Alors que l’anglais s’impose progressivement comme la langue d’usage dans les échanges scientifiques transnationaux, qu’elle facilite de fait, une telle homogénéisation linguistique risque d’une part d’entraîner un appauvrissement épistémologique, de l’autre de réduire l’impact sociétal des travaux en sciences humaines et sociales, du fait que, formulée dans une langue étrangère, la recherche n’est plus relayée par les médias nationaux et devient moins accessible au grand public. Plutôt que d’opter pour une globalisation linguistique qui desservirait la circulation des savoirs en sciences humaines et sociales, il serait plus pertinent de favoriser la traduction d’ouvrages en renforçant les politiques d’aides et de subventions, notamment à niveau de l’Union européenne ; en mettant en place des programmes de formation à la traduction des sciences humaines au sein des parcours universitaires ; en créant des instances internationales de réflexion et d’encadrement de l’activité de la traduction, etc.
De même, le passage au numérique tend dans l’absolu à favoriser la circulation des savoirs. Cependant, l’injonction à l’open access pose le problème du modèle économique pour les revues comme pour les livres. Les solutions oscillent entre la « voix verte », qui consiste à publier en ligne en accès libre, et la « voix dorée » (gold open access), imposée par les grands groupes d’édition (Elsevier, Springer, Sage, etc.), qui requièrent des sommes exorbitantes (2-3000 euros) pour la publication d’un article en open access, en passant par la limitation de l’embargo à deux ou trois ans, après quoi la publication tombe dans le domaine public (selon le modèle proposé par Cairn en accord avec les éditeurs français).

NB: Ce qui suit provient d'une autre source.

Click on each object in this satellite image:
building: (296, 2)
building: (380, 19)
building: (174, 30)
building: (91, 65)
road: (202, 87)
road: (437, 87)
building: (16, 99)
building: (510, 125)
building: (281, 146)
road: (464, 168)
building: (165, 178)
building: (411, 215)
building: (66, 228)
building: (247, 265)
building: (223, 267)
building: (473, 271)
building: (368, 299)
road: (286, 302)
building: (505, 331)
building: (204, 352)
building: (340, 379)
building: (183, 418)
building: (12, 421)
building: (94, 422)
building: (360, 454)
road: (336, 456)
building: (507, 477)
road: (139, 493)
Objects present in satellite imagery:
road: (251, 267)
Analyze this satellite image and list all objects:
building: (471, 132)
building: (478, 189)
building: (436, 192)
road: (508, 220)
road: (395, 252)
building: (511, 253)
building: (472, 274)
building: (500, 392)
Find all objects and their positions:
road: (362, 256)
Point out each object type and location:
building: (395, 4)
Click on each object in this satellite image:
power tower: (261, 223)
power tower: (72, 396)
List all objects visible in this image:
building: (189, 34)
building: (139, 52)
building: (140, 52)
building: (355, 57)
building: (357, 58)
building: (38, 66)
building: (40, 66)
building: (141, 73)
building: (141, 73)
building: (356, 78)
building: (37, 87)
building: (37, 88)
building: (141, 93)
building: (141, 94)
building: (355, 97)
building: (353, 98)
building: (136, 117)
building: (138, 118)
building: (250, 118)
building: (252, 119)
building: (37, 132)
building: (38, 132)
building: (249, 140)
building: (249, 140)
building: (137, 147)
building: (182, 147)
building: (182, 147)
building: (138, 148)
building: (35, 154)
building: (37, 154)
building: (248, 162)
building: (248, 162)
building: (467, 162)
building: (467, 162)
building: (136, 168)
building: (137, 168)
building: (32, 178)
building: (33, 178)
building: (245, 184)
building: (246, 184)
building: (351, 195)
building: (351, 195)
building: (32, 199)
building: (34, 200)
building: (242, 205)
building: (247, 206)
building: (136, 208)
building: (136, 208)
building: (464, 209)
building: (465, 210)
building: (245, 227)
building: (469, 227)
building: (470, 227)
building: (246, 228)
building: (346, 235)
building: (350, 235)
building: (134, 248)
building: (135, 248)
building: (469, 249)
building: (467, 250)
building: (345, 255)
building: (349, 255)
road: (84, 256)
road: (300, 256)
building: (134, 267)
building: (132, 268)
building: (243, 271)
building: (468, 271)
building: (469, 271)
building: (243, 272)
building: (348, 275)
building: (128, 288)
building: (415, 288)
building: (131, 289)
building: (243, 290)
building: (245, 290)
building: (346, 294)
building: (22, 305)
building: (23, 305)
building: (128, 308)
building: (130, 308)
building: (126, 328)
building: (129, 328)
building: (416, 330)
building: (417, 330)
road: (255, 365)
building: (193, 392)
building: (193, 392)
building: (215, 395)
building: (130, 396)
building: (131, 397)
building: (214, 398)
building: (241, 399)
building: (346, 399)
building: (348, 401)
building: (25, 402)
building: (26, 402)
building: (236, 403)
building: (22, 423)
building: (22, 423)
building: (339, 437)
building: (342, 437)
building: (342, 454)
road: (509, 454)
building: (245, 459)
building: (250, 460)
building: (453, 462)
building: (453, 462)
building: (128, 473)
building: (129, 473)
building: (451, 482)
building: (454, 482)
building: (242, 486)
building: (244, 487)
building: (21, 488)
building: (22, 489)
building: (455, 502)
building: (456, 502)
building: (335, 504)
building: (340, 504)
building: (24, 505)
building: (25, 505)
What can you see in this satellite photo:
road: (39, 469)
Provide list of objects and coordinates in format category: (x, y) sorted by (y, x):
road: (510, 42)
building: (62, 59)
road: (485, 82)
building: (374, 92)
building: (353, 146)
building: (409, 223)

Si elle est certainement bien intentionnée, l’injonction de l’Union européenne à restreindre le délai d’embargo (entre 6 et 12 mois) risque de favoriser l’entreprise d’appropriation privée du savoir comme source de profit par les grands groupes, lesquels ont d’ores et déjà commencé à l’instrumentaliser, tout en remettant en cause le fragile équilibre trouvé par des solutions plus équitables comme celui proposé par Cairn, qui aurait pu servir de modèle alternatif.
Le projet Interco-SSH, coordonné par Gisèle Sapiro, est porté par le CNRS-CESSP, Paris, en partenariat avec l’Université de Bologne, l’Université de Cambridge, le CONICET (Argentine), John Wesley College (Budapest), l’Université de Graz et l’Université de Rotterdam.